In order to develop its high-end computing technology, the Japanese have definitely been relying on of the characteristics of the Japanese society, namely loyalty. The government has worked together with the academic community (mainly the large Japanese universities) and industry to nurture the development of high end systems and the necessary infrastructure. Fully developed systems have ended up in the computer centres of the largest universities for production use and applications development.
MITI (Ministry of International Trade and Industry) has managed to get the large companies to line up behind national development projects such as the VLSI project, the 5th generation project, the Supercomputer Project (described below), the Image processing (Ga-As) project and now the 6th generation: the Real World Computing Project.

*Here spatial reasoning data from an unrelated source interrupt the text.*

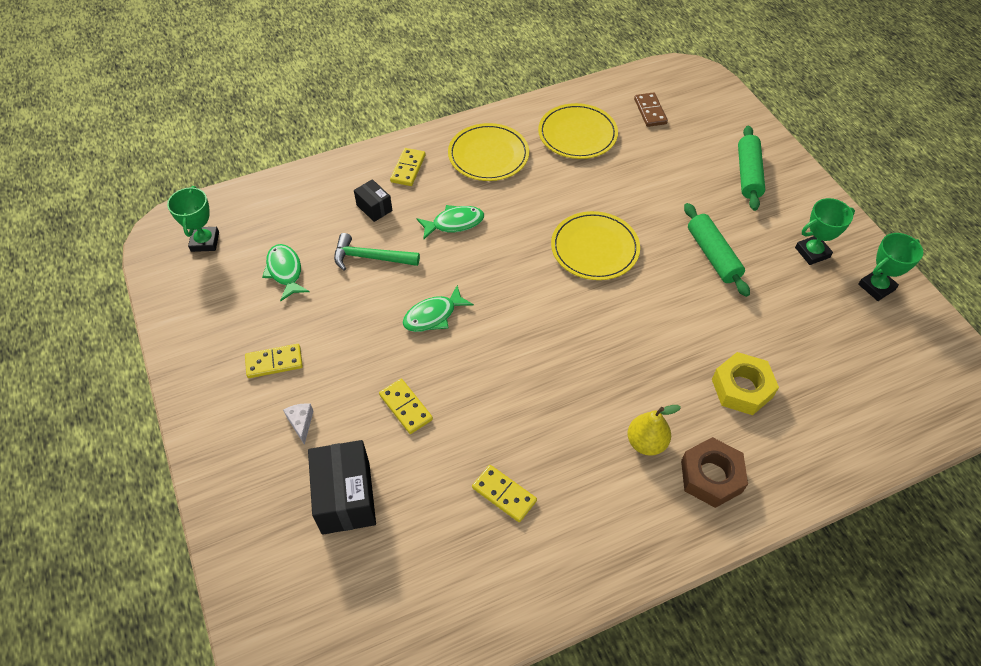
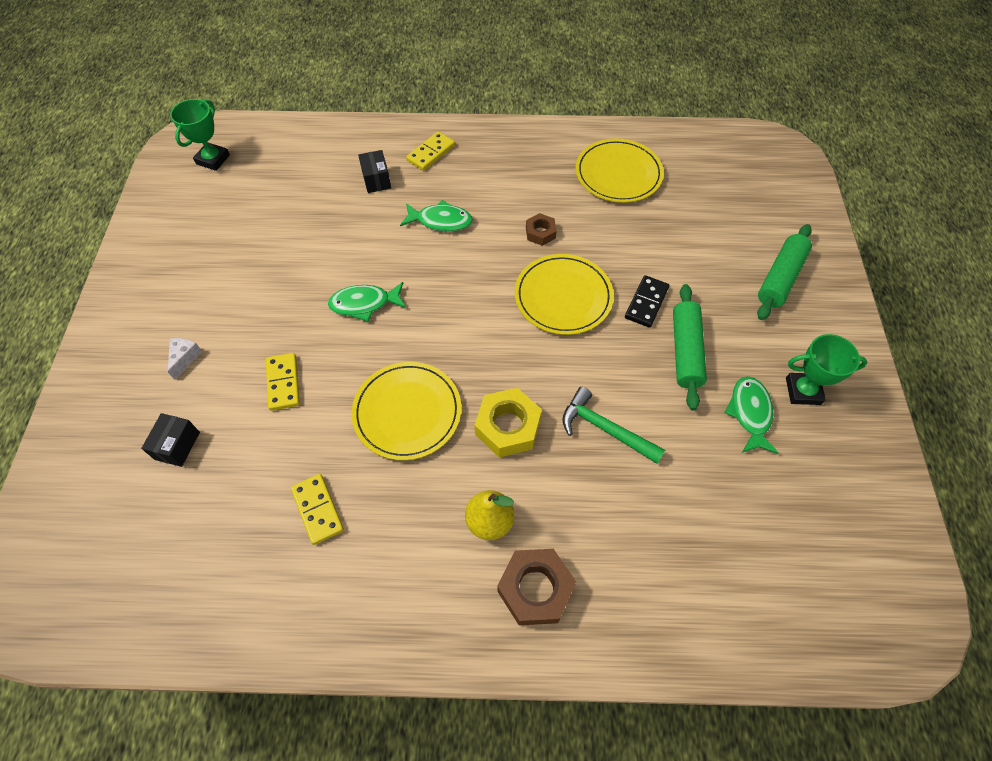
camera: 25 degrees right, 5 degrees up
(274, 362) = (199, 292): yellow domino -> none
(285, 271) = (261, 211): green fish -> green fish (750, 413)
(346, 497) = (177, 445): black box -> black box, size x0.55
(371, 257) = (343, 226): green hammer -> green hammer (605, 429)
(488, 155) = (515, 165): yellow plate -> yellow plate (407, 412)
(544, 204) = (540, 233): none -> brown nut
(650, 111) = (711, 175): brown domino -> none
(661, 229) = (646, 303): none -> black domino
(742, 388) = (628, 508): yellow nut -> yellow nut (508, 427)
(876, 287) = (858, 460): green trophy -> none

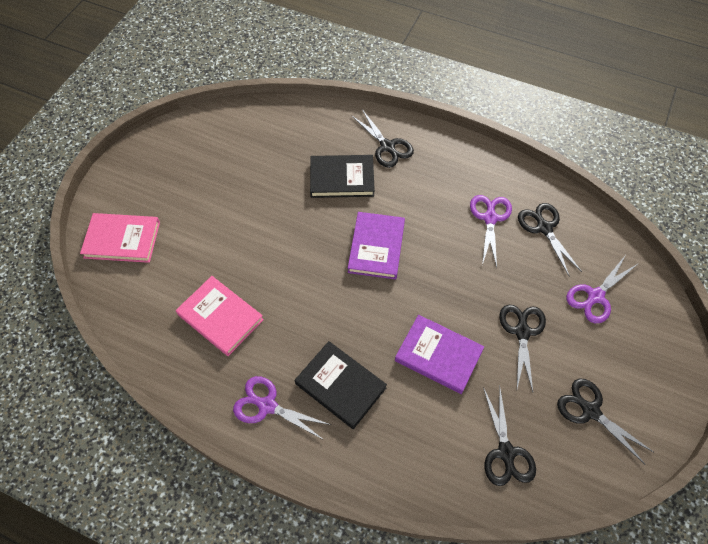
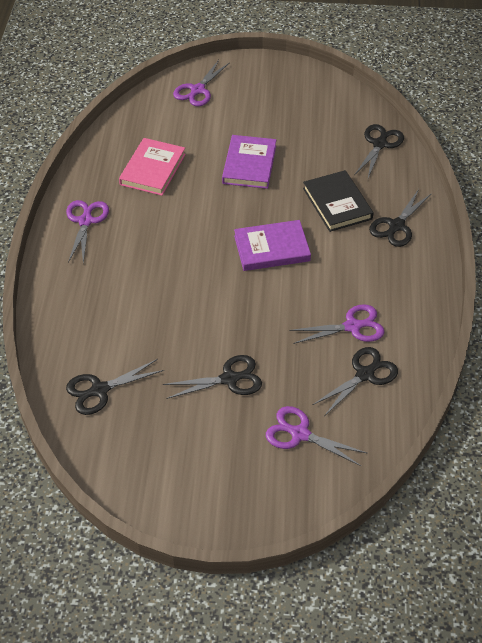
camera: 70 degrees right, 10 degrees down
(122, 240) = (197, 90): pink book -> purple scissors
(340, 386) = (120, 261): black book -> none
(438, 355) = (177, 320): purple book -> purple book (249, 164)
(590, 410) = (165, 449): black scissors -> black scissors (380, 144)

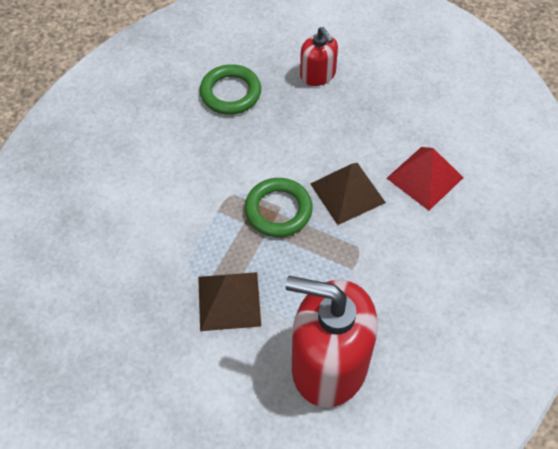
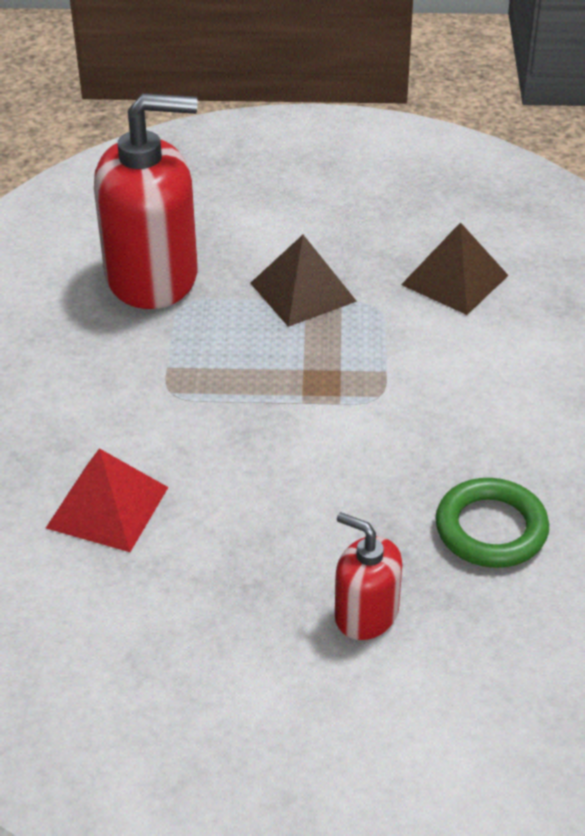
camera: 155 degrees right, 15 degrees down
(278, 210) = (303, 396): green ring -> none
(347, 193) = (217, 448): brown pyramid -> brown pyramid (455, 280)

In the High Speed Computing System for Scientific and Technological Uses Project, six large electronics companies participated, and Fujitsu, NEC, and Hitachi shared the task of assembling a 10 Gigaflop supercomputer. Such projects explain in part why the resulting supercomputers from the various vendors share many common design points.
Although Mitsubishi, Oki and Toshiba also participated in the above mentioned project, only NEC, Fujitsu, and Hitachi have continued to develop and commercialise supercomputers. All three companies are very large (in terms of annual sales) and they are all extremely active in the semi-conductor field and telecommunications, as well as in the field of general purpose computers and more recently supercomputers.